REQUIRED ACTION: Copy each of the items below character for character, omitting the pictures.

Source text of formatted documents:
==============================
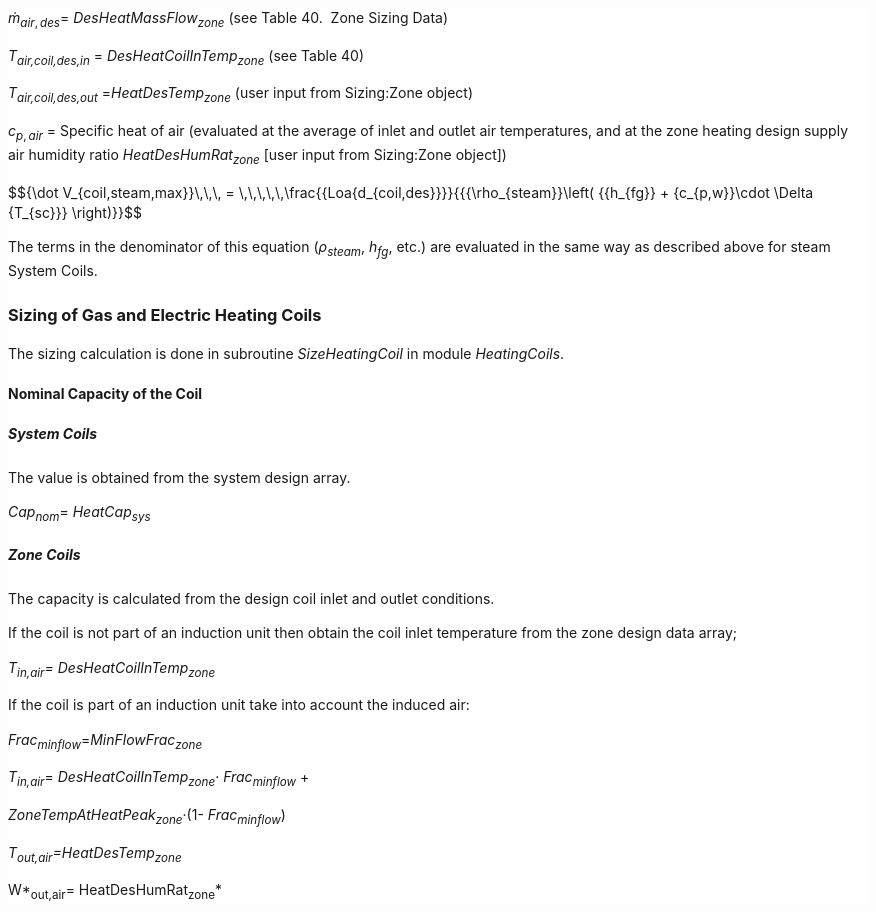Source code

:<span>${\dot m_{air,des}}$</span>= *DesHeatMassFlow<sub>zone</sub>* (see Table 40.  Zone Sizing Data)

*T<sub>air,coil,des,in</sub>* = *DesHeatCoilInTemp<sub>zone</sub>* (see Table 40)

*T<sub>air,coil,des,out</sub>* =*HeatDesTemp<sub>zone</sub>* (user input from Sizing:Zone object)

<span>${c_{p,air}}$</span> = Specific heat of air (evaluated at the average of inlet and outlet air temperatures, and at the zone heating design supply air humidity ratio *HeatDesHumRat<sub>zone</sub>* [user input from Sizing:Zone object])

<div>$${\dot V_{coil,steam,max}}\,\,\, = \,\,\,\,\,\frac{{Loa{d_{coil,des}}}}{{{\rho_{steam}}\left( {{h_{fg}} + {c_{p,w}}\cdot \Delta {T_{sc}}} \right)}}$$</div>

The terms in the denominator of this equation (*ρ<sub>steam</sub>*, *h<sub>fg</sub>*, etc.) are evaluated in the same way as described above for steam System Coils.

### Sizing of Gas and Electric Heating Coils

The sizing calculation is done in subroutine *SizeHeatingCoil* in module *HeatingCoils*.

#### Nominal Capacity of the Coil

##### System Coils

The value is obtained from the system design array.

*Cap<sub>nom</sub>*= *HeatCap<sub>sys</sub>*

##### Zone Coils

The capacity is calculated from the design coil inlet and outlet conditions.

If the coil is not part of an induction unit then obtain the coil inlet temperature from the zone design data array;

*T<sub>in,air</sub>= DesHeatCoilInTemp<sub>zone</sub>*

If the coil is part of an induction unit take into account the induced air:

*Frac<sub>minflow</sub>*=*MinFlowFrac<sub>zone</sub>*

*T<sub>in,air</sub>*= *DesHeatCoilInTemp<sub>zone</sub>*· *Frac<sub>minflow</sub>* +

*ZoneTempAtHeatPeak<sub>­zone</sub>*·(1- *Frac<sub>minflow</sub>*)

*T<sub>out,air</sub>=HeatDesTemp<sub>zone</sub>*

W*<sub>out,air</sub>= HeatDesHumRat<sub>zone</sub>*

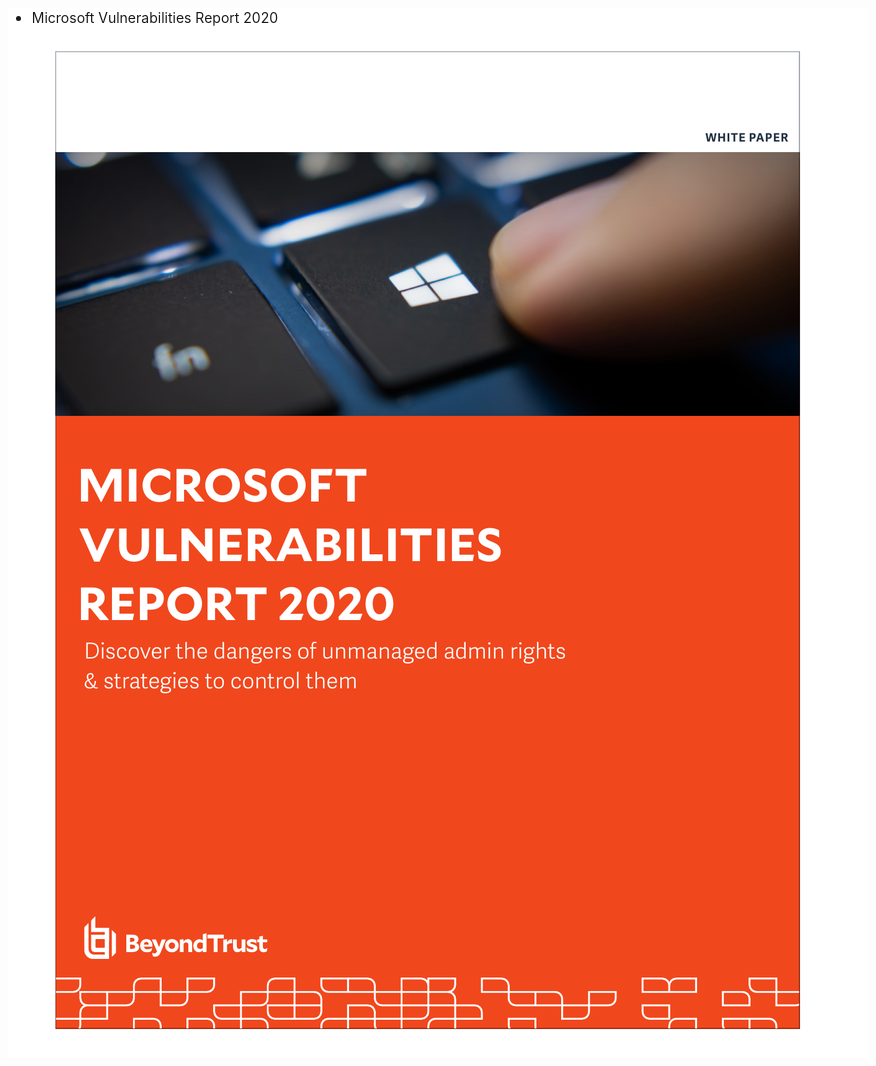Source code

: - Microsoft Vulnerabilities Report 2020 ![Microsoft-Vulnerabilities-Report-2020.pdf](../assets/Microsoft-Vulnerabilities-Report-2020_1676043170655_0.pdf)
==============================
COMPLETED TASK:
Source code

:<span>${\dot m_{air,des}}$</span>= *DesHeatMassFlow<sub>zone</sub>* (see Table 40.  Zone Sizing Data)

*T<sub>air,coil,des,in</sub>* = *DesHeatCoilInTemp<sub>zone</sub>* (see Table 40)

*T<sub>air,coil,des,out</sub>* =*HeatDesTemp<sub>zone</sub>* (user input from Sizing:Zone object)

<span>${c_{p,air}}$</span> = Specific heat of air (evaluated at the average of inlet and outlet air temperatures, and at the zone heating design supply air humidity ratio *HeatDesHumRat<sub>zone</sub>* [user input from Sizing:Zone object])

<div>$${\dot V_{coil,steam,max}}\,\,\, = \,\,\,\,\,\frac{{Loa{d_{coil,des}}}}{{{\rho_{steam}}\left( {{h_{fg}} + {c_{p,w}}\cdot \Delta {T_{sc}}} \right)}}$$</div>

The terms in the denominator of this equation (*ρ<sub>steam</sub>*, *h<sub>fg</sub>*, etc.) are evaluated in the same way as described above for steam System Coils.

### Sizing of Gas and Electric Heating Coils

The sizing calculation is done in subroutine *SizeHeatingCoil* in module *HeatingCoils*.

#### Nominal Capacity of the Coil

##### System Coils

The value is obtained from the system design array.

*Cap<sub>nom</sub>*= *HeatCap<sub>sys</sub>*

##### Zone Coils

The capacity is calculated from the design coil inlet and outlet conditions.

If the coil is not part of an induction unit then obtain the coil inlet temperature from the zone design data array;

*T<sub>in,air</sub>= DesHeatCoilInTemp<sub>zone</sub>*

If the coil is part of an induction unit take into account the induced air:

*Frac<sub>minflow</sub>*=*MinFlowFrac<sub>zone</sub>*

*T<sub>in,air</sub>*= *DesHeatCoilInTemp<sub>zone</sub>*· *Frac<sub>minflow</sub>* +

*ZoneTempAtHeatPeak<sub>­zone</sub>*·(1- *Frac<sub>minflow</sub>*)

*T<sub>out,air</sub>=HeatDesTemp<sub>zone</sub>*

W*<sub>out,air</sub>= HeatDesHumRat<sub>zone</sub>*

Source code

: - Microsoft Vulnerabilities Report 2020 ![Microsoft-Vulnerabilities-Report-2020.pdf](../assets/Microsoft-Vulnerabilities-Report-2020_1676043170655_0.pdf)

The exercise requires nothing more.